== Exercise description ==
Word for word, please restate the line containing "thumb ip: (256, 189)" and all the lines that follow it to the end of the data.

(Records provided)

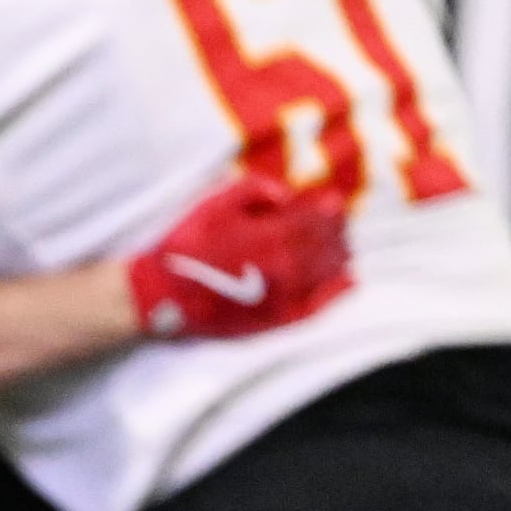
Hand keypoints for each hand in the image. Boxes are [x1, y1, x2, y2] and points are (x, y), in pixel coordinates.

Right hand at [127, 175, 351, 340]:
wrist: (161, 295)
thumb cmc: (186, 245)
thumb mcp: (216, 200)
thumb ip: (256, 189)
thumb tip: (286, 195)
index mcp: (276, 238)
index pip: (317, 220)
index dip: (328, 209)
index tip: (332, 201)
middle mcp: (288, 270)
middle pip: (327, 246)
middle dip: (335, 231)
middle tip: (338, 222)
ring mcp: (284, 298)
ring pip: (327, 274)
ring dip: (339, 256)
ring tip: (343, 245)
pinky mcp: (274, 321)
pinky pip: (316, 307)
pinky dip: (336, 293)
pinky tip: (349, 281)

(End Records provided)

== Response ==
thumb ip: (256, 189)
thumb tip: (286, 195)
index mcp: (276, 238)
index pip: (317, 220)
index dip: (328, 209)
index tip: (332, 201)
middle mcp: (288, 270)
middle pip: (327, 246)
middle dip: (335, 231)
middle tip: (338, 222)
ring mcp: (284, 298)
ring pip: (327, 274)
ring dip: (339, 256)
ring tip: (343, 245)
pinky mcp: (274, 321)
pinky pip: (316, 307)
pinky dip: (336, 293)
pinky tip: (349, 281)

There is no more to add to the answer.